## Task instructions
Make an exact copy of the records, with the pictures left out.
'''
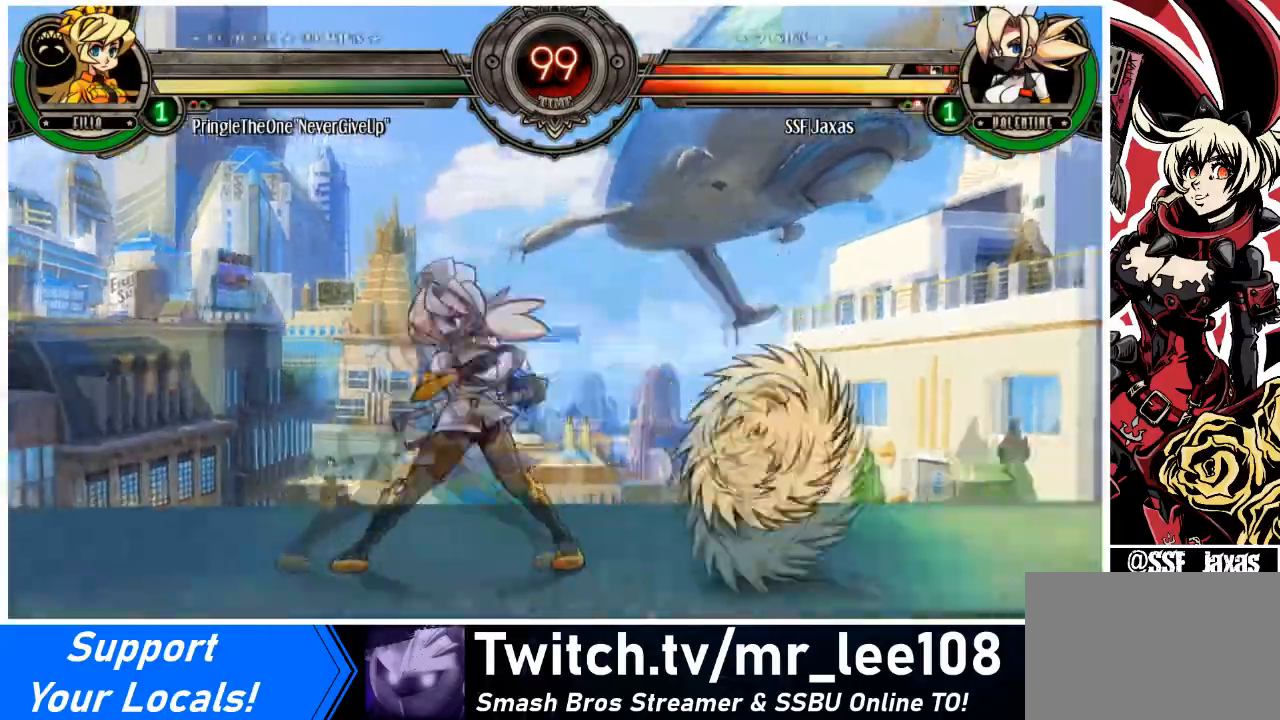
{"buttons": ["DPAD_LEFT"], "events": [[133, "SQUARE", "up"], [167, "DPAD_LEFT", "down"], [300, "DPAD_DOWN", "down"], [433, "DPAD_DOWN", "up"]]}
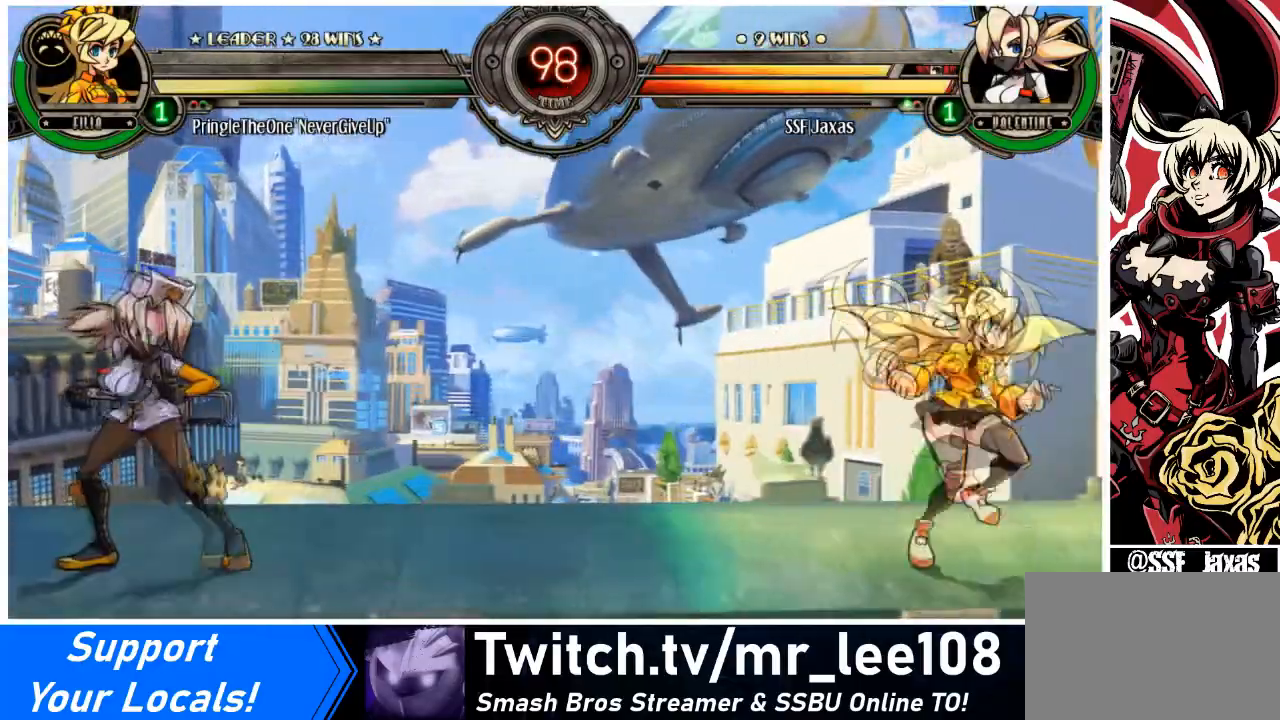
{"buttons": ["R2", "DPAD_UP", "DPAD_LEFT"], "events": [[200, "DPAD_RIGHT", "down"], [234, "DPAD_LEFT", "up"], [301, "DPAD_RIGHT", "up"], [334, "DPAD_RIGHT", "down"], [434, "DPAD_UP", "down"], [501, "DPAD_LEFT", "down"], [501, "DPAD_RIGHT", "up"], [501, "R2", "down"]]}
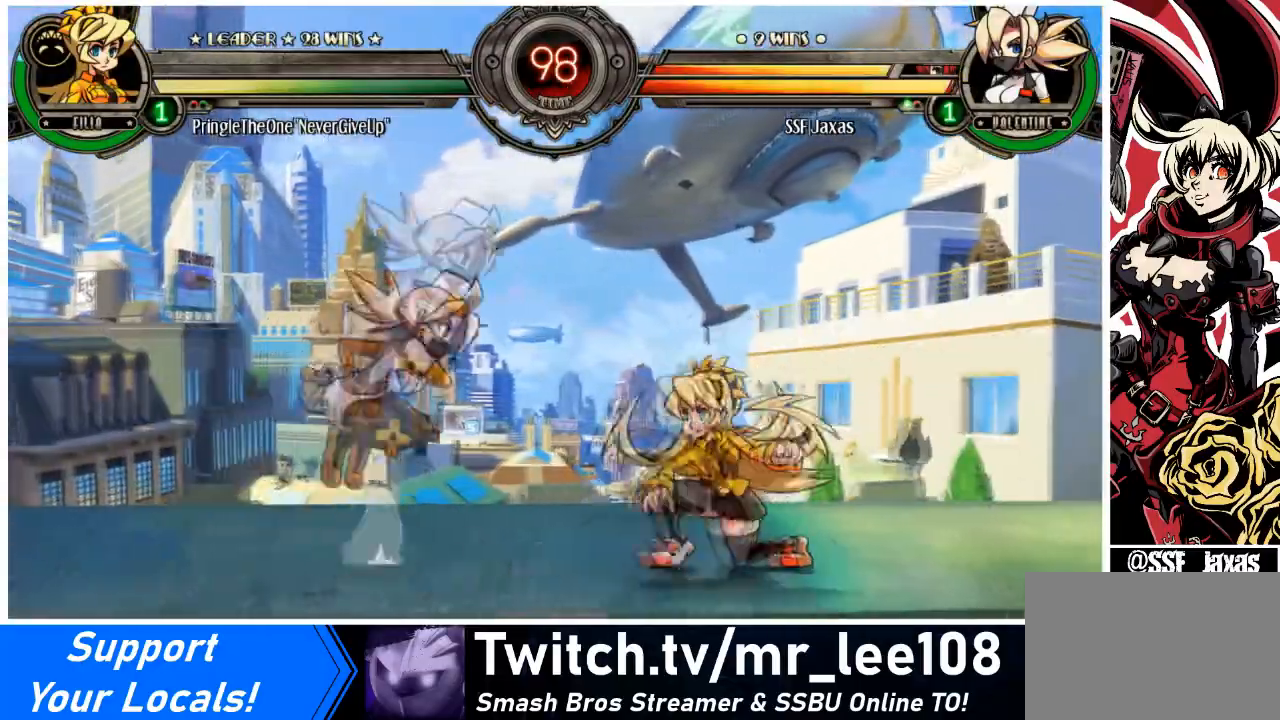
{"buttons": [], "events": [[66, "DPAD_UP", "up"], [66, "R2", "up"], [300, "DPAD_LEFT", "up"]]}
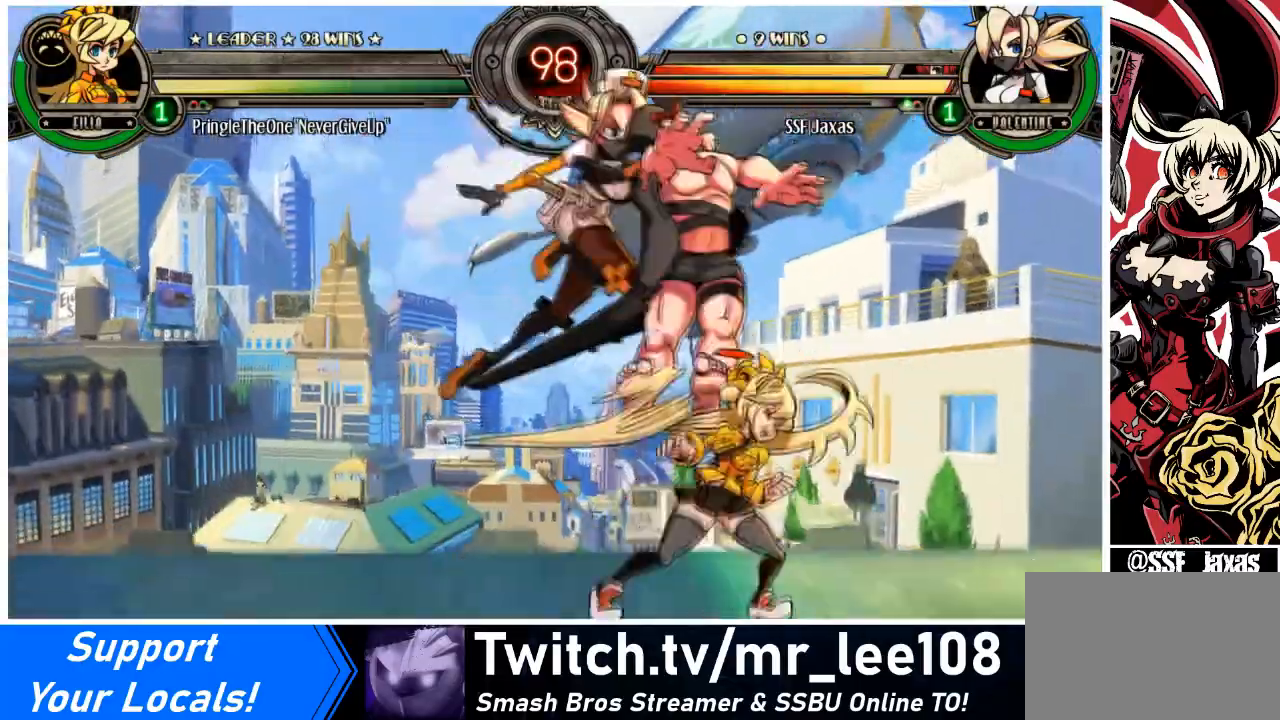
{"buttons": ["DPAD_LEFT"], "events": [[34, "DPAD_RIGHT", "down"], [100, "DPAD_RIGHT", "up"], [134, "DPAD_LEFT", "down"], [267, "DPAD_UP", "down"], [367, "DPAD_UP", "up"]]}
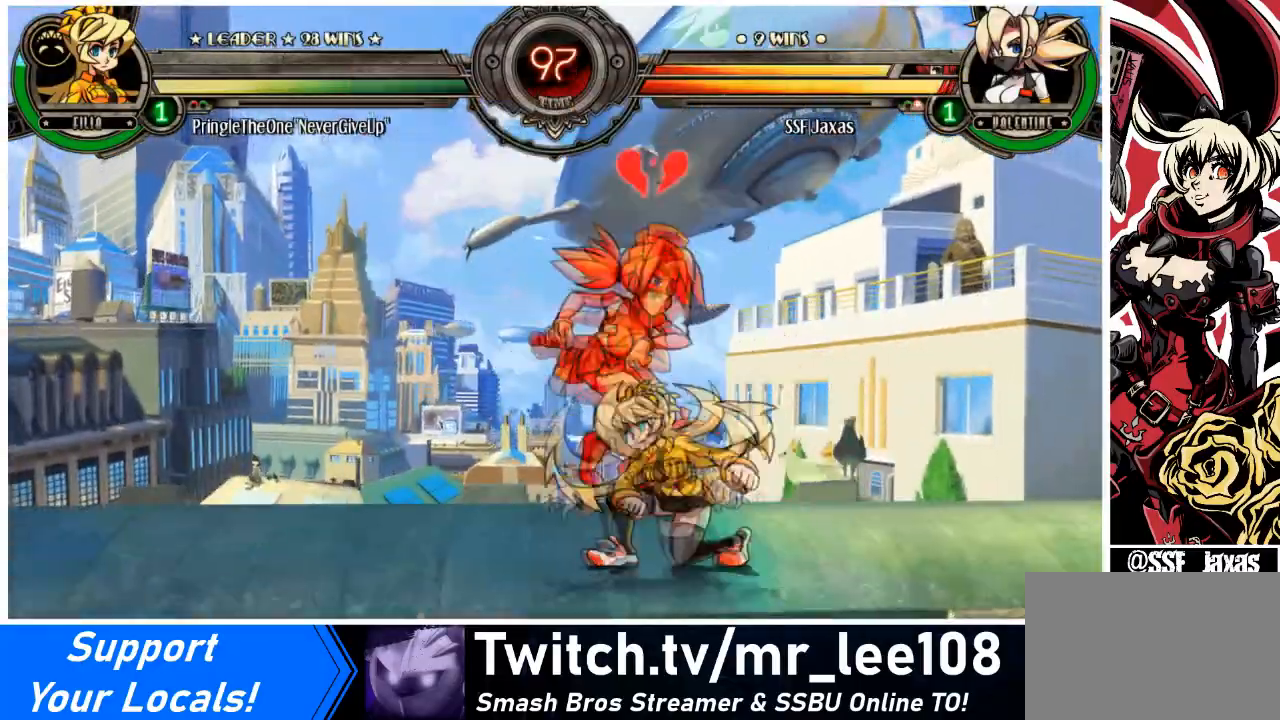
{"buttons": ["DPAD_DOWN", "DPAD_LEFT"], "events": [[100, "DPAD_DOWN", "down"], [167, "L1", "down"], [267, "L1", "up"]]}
'''
## Reply
{"buttons": ["DPAD_LEFT"], "events": [[133, "SQUARE", "up"], [167, "DPAD_LEFT", "down"], [300, "DPAD_DOWN", "down"], [433, "DPAD_DOWN", "up"]]}
{"buttons": ["R2", "DPAD_UP", "DPAD_LEFT"], "events": [[200, "DPAD_RIGHT", "down"], [234, "DPAD_LEFT", "up"], [301, "DPAD_RIGHT", "up"], [334, "DPAD_RIGHT", "down"], [434, "DPAD_UP", "down"], [501, "DPAD_LEFT", "down"], [501, "DPAD_RIGHT", "up"], [501, "R2", "down"]]}
{"buttons": [], "events": [[66, "DPAD_UP", "up"], [66, "R2", "up"], [300, "DPAD_LEFT", "up"]]}
{"buttons": ["DPAD_LEFT"], "events": [[34, "DPAD_RIGHT", "down"], [100, "DPAD_RIGHT", "up"], [134, "DPAD_LEFT", "down"], [267, "DPAD_UP", "down"], [367, "DPAD_UP", "up"]]}
{"buttons": ["DPAD_DOWN", "DPAD_LEFT"], "events": [[100, "DPAD_DOWN", "down"], [167, "L1", "down"], [267, "L1", "up"]]}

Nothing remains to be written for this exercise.